(Supplied records)

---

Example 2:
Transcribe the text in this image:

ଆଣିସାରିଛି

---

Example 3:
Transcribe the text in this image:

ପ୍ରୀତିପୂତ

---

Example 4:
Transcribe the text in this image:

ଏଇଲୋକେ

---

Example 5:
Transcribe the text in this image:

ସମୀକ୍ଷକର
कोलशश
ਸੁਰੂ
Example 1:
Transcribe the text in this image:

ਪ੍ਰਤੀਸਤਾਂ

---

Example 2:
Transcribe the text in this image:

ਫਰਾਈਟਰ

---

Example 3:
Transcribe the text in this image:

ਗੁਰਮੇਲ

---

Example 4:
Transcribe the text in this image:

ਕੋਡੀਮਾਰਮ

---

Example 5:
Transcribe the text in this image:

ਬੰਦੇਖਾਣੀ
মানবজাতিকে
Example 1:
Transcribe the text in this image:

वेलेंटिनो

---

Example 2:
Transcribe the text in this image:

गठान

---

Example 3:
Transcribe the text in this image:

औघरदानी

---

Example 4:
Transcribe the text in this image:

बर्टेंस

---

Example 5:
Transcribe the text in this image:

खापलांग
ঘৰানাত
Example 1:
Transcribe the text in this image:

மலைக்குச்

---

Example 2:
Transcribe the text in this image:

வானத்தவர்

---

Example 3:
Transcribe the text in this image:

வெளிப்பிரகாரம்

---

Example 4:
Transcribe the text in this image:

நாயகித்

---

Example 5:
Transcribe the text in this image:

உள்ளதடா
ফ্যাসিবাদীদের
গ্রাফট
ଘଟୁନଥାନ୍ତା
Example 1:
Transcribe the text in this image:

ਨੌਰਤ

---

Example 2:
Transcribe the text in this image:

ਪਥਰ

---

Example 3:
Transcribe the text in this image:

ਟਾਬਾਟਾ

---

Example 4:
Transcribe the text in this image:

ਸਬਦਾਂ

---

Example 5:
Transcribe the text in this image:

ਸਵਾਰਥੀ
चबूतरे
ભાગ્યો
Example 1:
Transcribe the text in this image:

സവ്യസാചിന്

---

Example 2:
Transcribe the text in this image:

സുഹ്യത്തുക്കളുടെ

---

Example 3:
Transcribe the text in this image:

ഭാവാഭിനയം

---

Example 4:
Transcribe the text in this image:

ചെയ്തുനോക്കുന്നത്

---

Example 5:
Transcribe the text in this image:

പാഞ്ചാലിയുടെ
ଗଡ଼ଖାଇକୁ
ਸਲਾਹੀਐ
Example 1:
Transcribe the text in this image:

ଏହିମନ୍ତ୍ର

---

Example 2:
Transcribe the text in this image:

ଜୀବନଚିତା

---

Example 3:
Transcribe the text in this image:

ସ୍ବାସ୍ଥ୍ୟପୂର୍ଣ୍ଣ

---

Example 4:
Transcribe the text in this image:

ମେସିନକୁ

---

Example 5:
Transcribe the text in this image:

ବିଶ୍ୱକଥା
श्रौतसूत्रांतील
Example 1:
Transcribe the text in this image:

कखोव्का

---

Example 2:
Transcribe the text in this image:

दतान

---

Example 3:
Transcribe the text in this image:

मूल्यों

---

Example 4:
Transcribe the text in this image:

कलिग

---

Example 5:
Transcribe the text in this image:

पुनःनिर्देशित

(End Supplied records)

• _Exercise directions_
Please quote every record above exactly as it appears.

• _Solution to this problem_
---

Example 2:
Transcribe the text in this image:

ଆଣିସାରିଛି

---

Example 3:
Transcribe the text in this image:

ପ୍ରୀତିପୂତ

---

Example 4:
Transcribe the text in this image:

ଏଇଲୋକେ

---

Example 5:
Transcribe the text in this image:

ସମୀକ୍ଷକର
कोलशश
ਸੁਰੂ
Example 1:
Transcribe the text in this image:

ਪ੍ਰਤੀਸਤਾਂ

---

Example 2:
Transcribe the text in this image:

ਫਰਾਈਟਰ

---

Example 3:
Transcribe the text in this image:

ਗੁਰਮੇਲ

---

Example 4:
Transcribe the text in this image:

ਕੋਡੀਮਾਰਮ

---

Example 5:
Transcribe the text in this image:

ਬੰਦੇਖਾਣੀ
মানবজাতিকে
Example 1:
Transcribe the text in this image:

वेलेंटिनो

---

Example 2:
Transcribe the text in this image:

गठान

---

Example 3:
Transcribe the text in this image:

औघरदानी

---

Example 4:
Transcribe the text in this image:

बर्टेंस

---

Example 5:
Transcribe the text in this image:

खापलांग
ঘৰানাত
Example 1:
Transcribe the text in this image:

மலைக்குச்

---

Example 2:
Transcribe the text in this image:

வானத்தவர்

---

Example 3:
Transcribe the text in this image:

வெளிப்பிரகாரம்

---

Example 4:
Transcribe the text in this image:

நாயகித்

---

Example 5:
Transcribe the text in this image:

உள்ளதடா
ফ্যাসিবাদীদের
গ্রাফট
ଘଟୁନଥାନ୍ତା
Example 1:
Transcribe the text in this image:

ਨੌਰਤ

---

Example 2:
Transcribe the text in this image:

ਪਥਰ

---

Example 3:
Transcribe the text in this image:

ਟਾਬਾਟਾ

---

Example 4:
Transcribe the text in this image:

ਸਬਦਾਂ

---

Example 5:
Transcribe the text in this image:

ਸਵਾਰਥੀ
चबूतरे
ભાગ્યો
Example 1:
Transcribe the text in this image:

സവ്യസാചിന്

---

Example 2:
Transcribe the text in this image:

സുഹ്യത്തുക്കളുടെ

---

Example 3:
Transcribe the text in this image:

ഭാവാഭിനയം

---

Example 4:
Transcribe the text in this image:

ചെയ്തുനോക്കുന്നത്

---

Example 5:
Transcribe the text in this image:

പാഞ്ചാലിയുടെ
ଗଡ଼ଖାଇକୁ
ਸਲਾਹੀਐ
Example 1:
Transcribe the text in this image:

ଏହିମନ୍ତ୍ର

---

Example 2:
Transcribe the text in this image:

ଜୀବନଚିତା

---

Example 3:
Transcribe the text in this image:

ସ୍ବାସ୍ଥ୍ୟପୂର୍ଣ୍ଣ

---

Example 4:
Transcribe the text in this image:

ମେସିନକୁ

---

Example 5:
Transcribe the text in this image:

ବିଶ୍ୱକଥା
श्रौतसूत्रांतील
Example 1:
Transcribe the text in this image:

कखोव्का

---

Example 2:
Transcribe the text in this image:

दतान

---

Example 3:
Transcribe the text in this image:

मूल्यों

---

Example 4:
Transcribe the text in this image:

कलिग

---

Example 5:
Transcribe the text in this image:

पुनःनिर्देशित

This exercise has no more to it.